French Olympic RS:X sailor, Sam Launay and Manu Goyard hosted a fantastic clinic. The skills learnt from the fast New Caledonians will stand them in good stead for the rest of the NZ sailing season. They have learnt rig tuning, sub planning and planning modes, mark roundings. There have been plenty of practice races. Also a destination sail around Lle Uere. The locals do love their siestas around lunch time and usually don't get on the water until 2pm. Usually coinciding with a 15-25kts sea breeze on flat water. The ACPV club has fantastic facilities with lockers for boards and rigs. Most Techno Sailors here have access to the adopted French Federation one design RRD 'Firerace' 120l slalom board. This they sail with a two cambered sail or techno rig. Very fast.
Racing Friday through to Sunday with up to six races a day. 14 year old Murrays Bay sailor Patrick Haybittle has been on his fourth sailing visit to New Caledonia and second time attending the windsurfing Nationals. He has previously won the New Caledonia Optimist Dinghy competition in 2010. A double in a different class would be special. His 12 year old sister Carmen, 14 year olds, Fenella Bowater, Naval Point and Coral Headey, Tauranga and 11 year old William Clough from Wakatere are on their first overseas trip as competitors. Also on the same body of water the New Caledonian Match Racing competition. Chris Steele and his RNZYS Team are competing against the Aussies and New Caledonians.

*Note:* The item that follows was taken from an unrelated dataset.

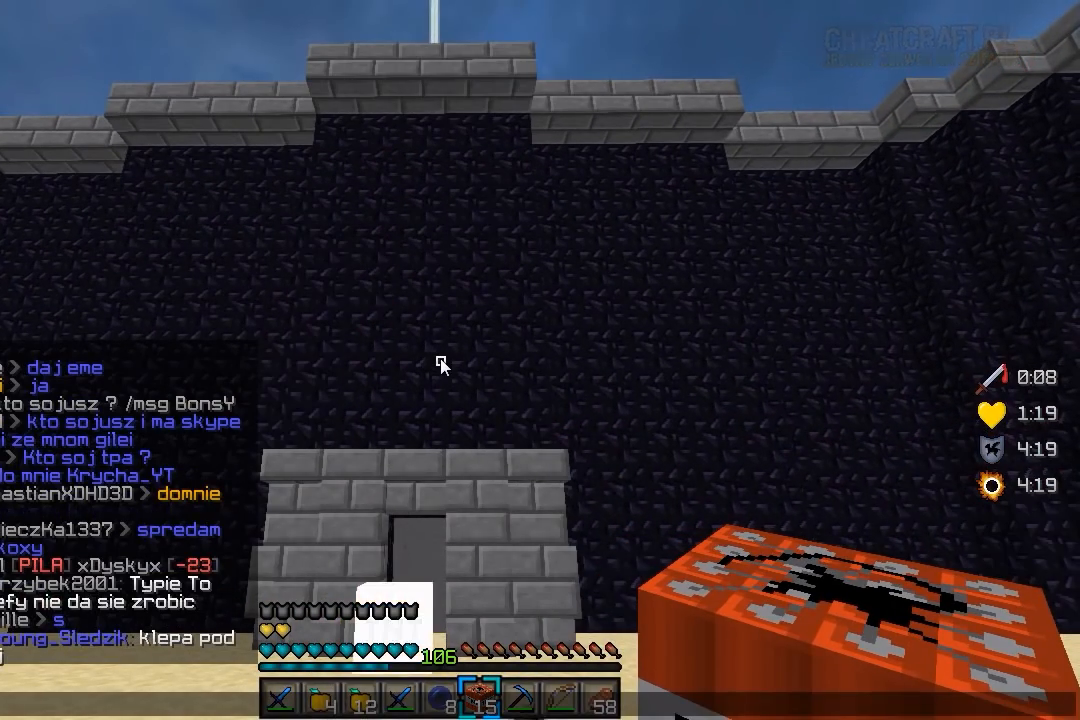
{"keys": [], "mouse": [], "events": []}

On Day 2 of competition, the Bic Techno course outside the ACPV club included blast reaching! These races consisted of an upwind and two reach marks about kilometre apart, followed by another upwind and same again. The first race was shortened and finished at the top mark. From here a double points, destination, longer race was carried out. A big upwind between two islands and out to a reef about 1km upwind. Then a 2km downwind through the start-line as a gate and then the one kilometre reaches and finish.
Patrick Haybittle started the day in fourth place one point adrift of equal placed second and third. 16 year old Nicolas Goyard (younger brother of Tomas Goyard and current ISAF RS:X youth world champion.) has had a dominant regatta. Only giving away one bullet to Patrick and one to New Caledonian Damien Cervera.

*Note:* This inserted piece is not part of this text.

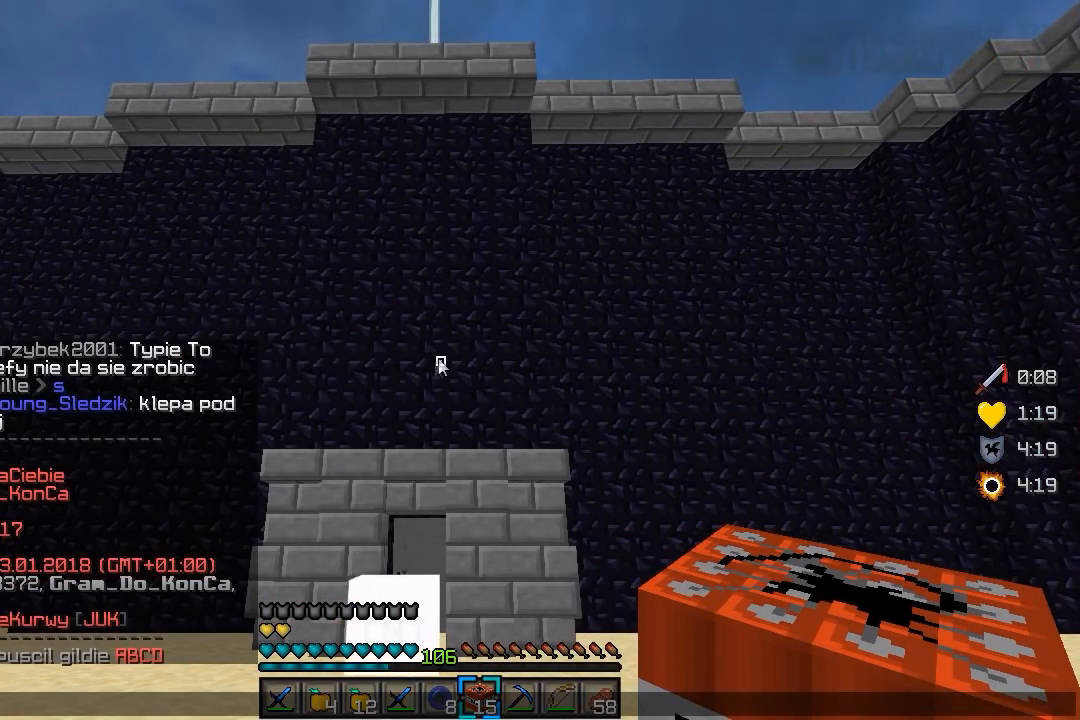
{"keys": [], "mouse": [], "events": []}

During the big destination race Haybittle held second place at the top mark but was found wanting when they headed downwind at a great rate of knots. The New Caledonias proved their downwind speed and ability to sail lower angles. Once into the reaching sections Haybittle was able to claw back but not enough. Ended up third in the race putting him into third overall.

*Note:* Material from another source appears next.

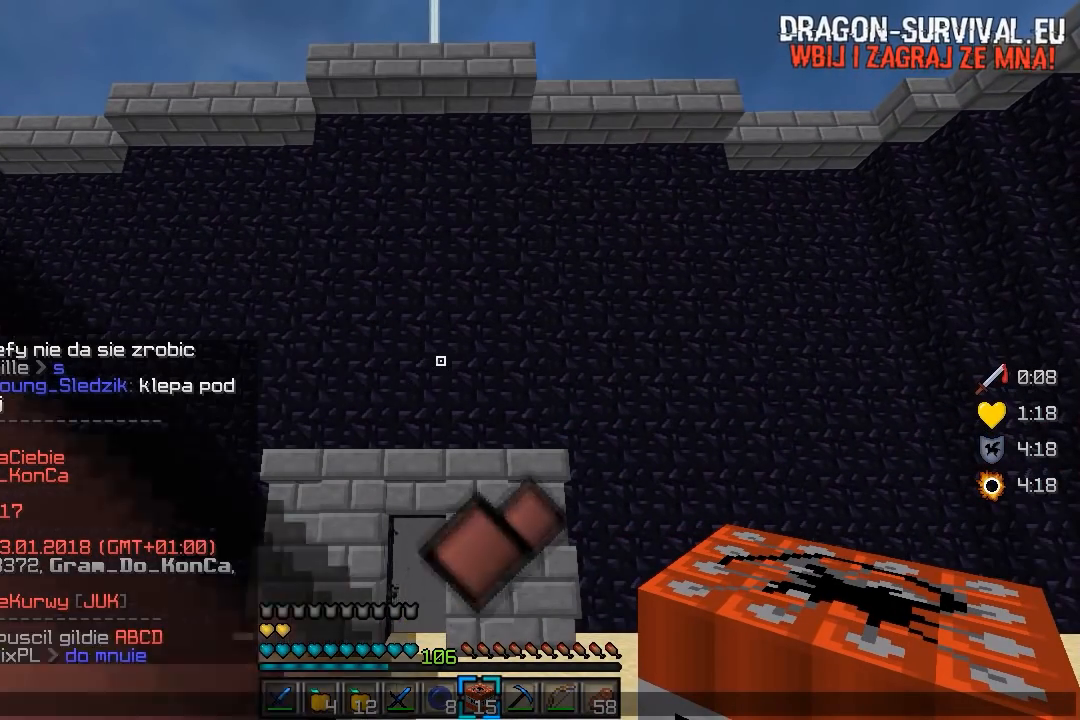
{"keys": [], "mouse": [], "events": []}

This set up an exciting afternoon of nerve racking slalom racing in 23-27kts of wind. The course favored Patrick by omitting true downwinds. Haybittle used his dinghy racing skills to get consistent running starts on speed at the favored end. Goyard used his heavier build to hold a more powerful sail setup. Haybittle used his height as leverage. In the two afternoon races they both shot out to an early lead and extended throughout the race. It was astounding to see how fast they sailed with boards skittering across the chop with rigs raked to the deck and fully sheeted on and over the sailors.
Haybittle's two second place races had him overtake local sailor Cervera and into a hard fought second place. All the other Kiwi sailors on their first windsurfing trip learnt heaps about speed sailing. Special note was seeing William Clough of Wakatere being the first 6.8m sailor to the top mark of the destination race. Also to Coral Headey, Carmen Haybittle and Fenella Bowater coming first, second and third girls. They all showed true character and stamina for giving every race a go in trying conditions. They all hope their sport will continue in the Olympic Games. Vive Windsurfing!
All the Kiwis have thoroughly enjoyed the hospitality of the French. They truly have unmatched waters for sailing. Warm trade winds, sheltered waters and fast sailors. A true breeding ground of champions. We are lucky that Kiwis have a such a great relationship with the French in the South Coral Sea.